On the morning of October 31, 1999, the EgyptAir Flight 990, a Boeing 767, left John F Kennedy (JFK) International Airport for Cairo.

When is an air crash a planned suicide mission and when is it the result of a disastrous technical fault?

Soon after take-off, it plunged into the Atlantic Ocean, killing all 217 passengers. Nearly two decades on, the question that still has not been convincingly answered is ‘why’?.

The initial US investigation blamed the co-pilot and concluded the crash was “as a result of the relief first officer’s flight control inputs”, adding that the reason for his actions “was not determined”.

But today the evidence behind this conclusion looks far from convincing, as this Al Jazeera World investigation exposes.

In 1999, the Egyptian government handed over the task of investigating the crash to the National Transportation Safety Board (NTSB) in the United States, a Washington-based organisation charged with investigating transportation accidents, including air crashes.

Philip Riddell, an aerospace engineer and pilot with more than 50 years of experience, told Al Jazeera that the NTSB investigation was problematic.

“I thought the NTSB report was flawed in a number of areas. They kind of jumped on the conclusion that the handling pilot was mishandling the aircraft with a finger pointed at suicide,” Riddell said, adding that the agency may have “neglected to look at other relevant evidence that was found”.

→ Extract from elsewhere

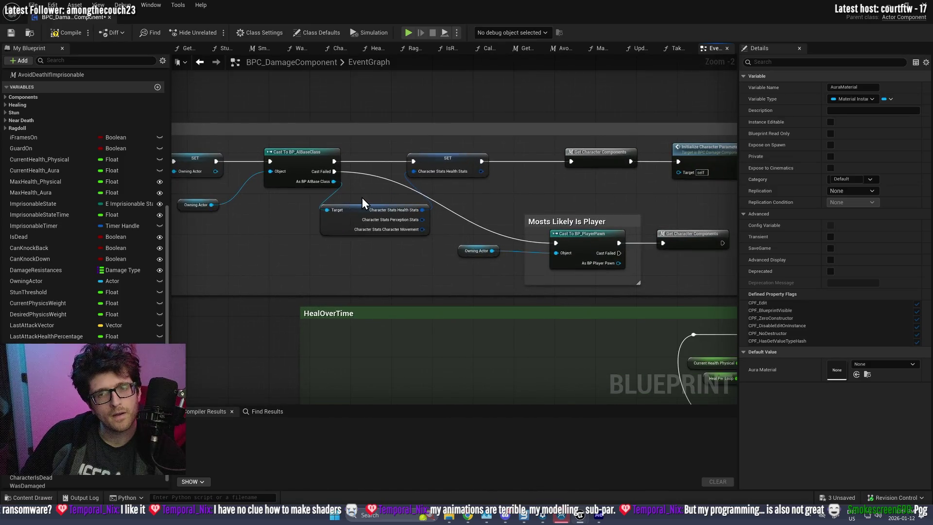
{"action": "left_click_drag", "start_coordinate": [381, 209], "coordinate": [379, 221]}
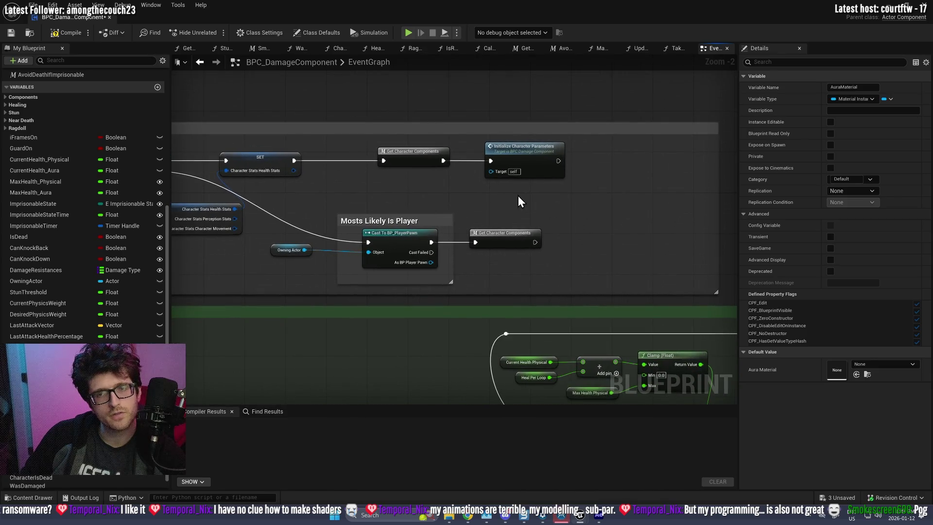
{"action": "double_click", "coordinate": [545, 150]}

The crash happened at a time of growing apprehension in the US about so-called “terrorism” and the appointed US investigation firmly concluded the co-pilot was responsible for bringing the plane down.

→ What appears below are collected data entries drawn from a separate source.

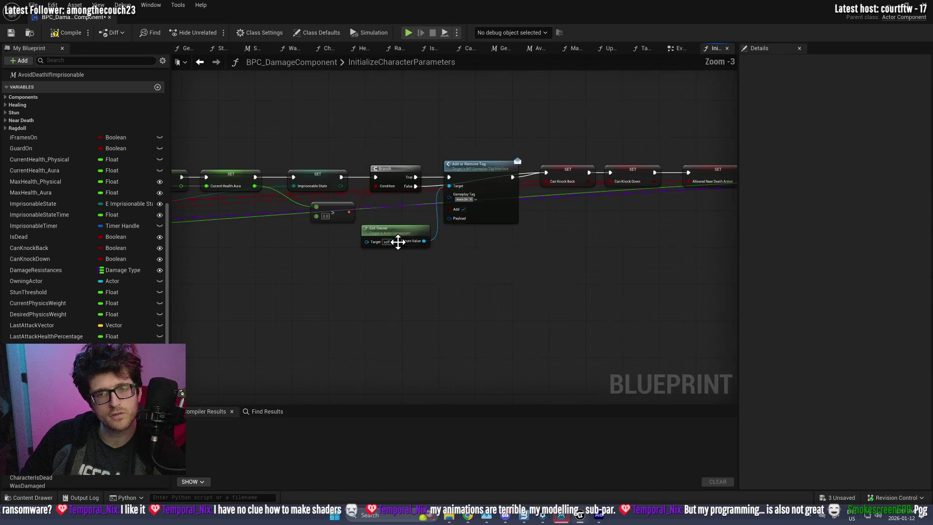
- Duplicate the Create Dynamic Material Instance node and move the copy to the lower left
{"action": "left_click_drag", "start_coordinate": [540, 260], "coordinate": [181, 256]}
{"action": "left_click_drag", "start_coordinate": [671, 243], "coordinate": [374, 248]}
{"action": "left_click", "coordinate": [391, 180]}
{"action": "key", "text": "ctrl+c"}
{"action": "key", "text": "ctrl+v"}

That conclusion was based on audio on the Cockpit Voice Recorder, where the relief First Officer, Gameel al-Batouti, is heard calling on God as he tries to correct the 767 from its sudden sharp descent. The NTSB investigation interpreted this as the final prayer of a man intent on suicide and mass murder, rather than a man begging for divine intervention to save the aircraft.

While the NTSB refused to speak to Al Jazeera, its chairman at the time of the accident, Jim Hall, agreed to be interviewed for this documentary.

“We were asked to take this investigation to begin with. We did it … and a good job was done by the investigators. The NTSB has a worldwide reputation for factual investigations and where we have problems with staff in terms of workload, we just extend the time for the investigation,” Hall said.

Egypt issued a furious rebuttal of the US report and the FBI and other US agencies also later cast doubt on its conclusions. Over the years these doubts persisted – but it was only some 14 years later, in 2014, when the US aviation authorities demanded a technical change to all Boeing 767s, that these suspicions ramped up.

Al Jazeera’s Neil Cairns conducted an in-depth examination of inconsistencies within the NTSB report –  starting with evidence of technical problems reported with the same Boeing 767 plane that had emerged the day before the crash.

In 2000, the Federal Aviation Administration (FAA) issued airworthiness directives for urgent relevant checks to be made on all 767s. It took another 14 years for the FAA to issue fresh directives which pointed to a technical problem with this model of aircraft.

After the 2014 directives, Boeing made changes to its own systems.

“Consequently Boeing actually bought out a completely new system to replace the bellcrank system,” Riddell explained.

American accident investigator Pat Diggins makes a key point about the influence of manufacturers on federal agencies.

“The manufacturer, the larger it is, the larger the arms and the reaches are to it. I mean … if you look at Boeing, look at how far-reaching their capabilities are to … They have more government solicitors in Washington DC that help them get their products approved. The majority of their company sells to the United States government,” said Diggins.

The Boeing 737 Max 8 jet crashes in Jakarta in 2018 and Addis Ababa in 2019 have resulted in investigations into this model of aircraft. Boeing has already conceded mistakes were made in launching this model. But there have been no such concessions from anyone regarding Flight 990, and after nearly 20 years, there is no resolution for the bereaved families, not least that of First Officer Gameel al-Batouti.